5) I signed an American Civil Liberties Union (ACLU) petition asking President Joe Biden to shut down all US Immigration and Customs Enforcement (ICE) detention centers before he leaves office in January. It seems pie-in-the-sky, but the ACLU has a proven track record of speaking truth to power. This takes under a minute, and if you’d like to sign, you can find the petition here: https://action.aclu.org/send-message/shut-down-ice-detention-machine
6) I turned off Microsoft permissions for AI training. The AI option is automatically on for many Microsoft subscriptions, so you have to manually shut it off, if you don’t want it used by the corporation. Keep in mind, this is not about generative AI, but unless you turn it off, Microsoft does analyze your content. It’s worth turning off if you work with sensitive information or don’t want your stuff surfacing in anonymized web search results. To do this, go to file > options > trust center > trust center settings > privacy options > privacy settings > connected experiences. Turn that “off.” Hit save. Restart Word. This took about three minutes.

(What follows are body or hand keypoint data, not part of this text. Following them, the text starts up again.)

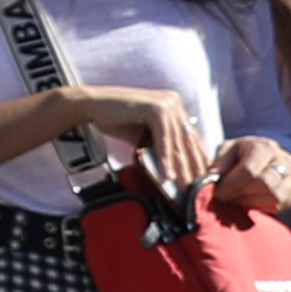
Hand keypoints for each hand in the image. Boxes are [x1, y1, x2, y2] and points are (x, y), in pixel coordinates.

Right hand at [68, 80, 215, 184]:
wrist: (90, 106)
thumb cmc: (115, 120)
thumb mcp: (145, 134)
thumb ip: (163, 143)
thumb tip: (180, 166)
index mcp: (174, 105)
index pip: (189, 137)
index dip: (196, 160)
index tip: (200, 180)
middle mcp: (174, 101)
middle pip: (186, 141)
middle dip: (192, 168)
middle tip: (197, 190)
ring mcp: (167, 103)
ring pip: (177, 143)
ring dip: (180, 168)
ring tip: (183, 188)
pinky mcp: (156, 108)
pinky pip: (164, 140)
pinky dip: (165, 160)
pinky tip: (167, 176)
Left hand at [211, 134, 290, 220]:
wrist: (268, 157)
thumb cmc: (242, 154)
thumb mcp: (227, 151)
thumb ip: (219, 164)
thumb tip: (211, 179)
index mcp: (263, 147)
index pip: (249, 170)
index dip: (232, 184)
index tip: (219, 192)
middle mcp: (284, 160)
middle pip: (266, 184)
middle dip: (242, 195)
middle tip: (227, 198)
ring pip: (276, 197)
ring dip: (252, 203)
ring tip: (237, 201)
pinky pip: (283, 205)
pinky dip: (264, 207)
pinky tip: (252, 203)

7) I bought three copies of the 2025 World Almanac and Book of Facts to give to incarcerated people through the Books Through Bars program. The Almanac is one of the most requested books, and right now, it is on sale at three for $30 (until the end of the month) through Freebird Books. (It’s normally $54.) Freebird will send the books to those who are incarcerated. This took just a couple of minutes. If you’d like more information, you can find it here: http://www.freebirdbooks.com/shop.html
So many of these things seem too small to make a difference, but they truly add up. Keep coming back to find little things you can do any time you are feeling hopeless. Every small thing you do helps. And that’s all we can do — help.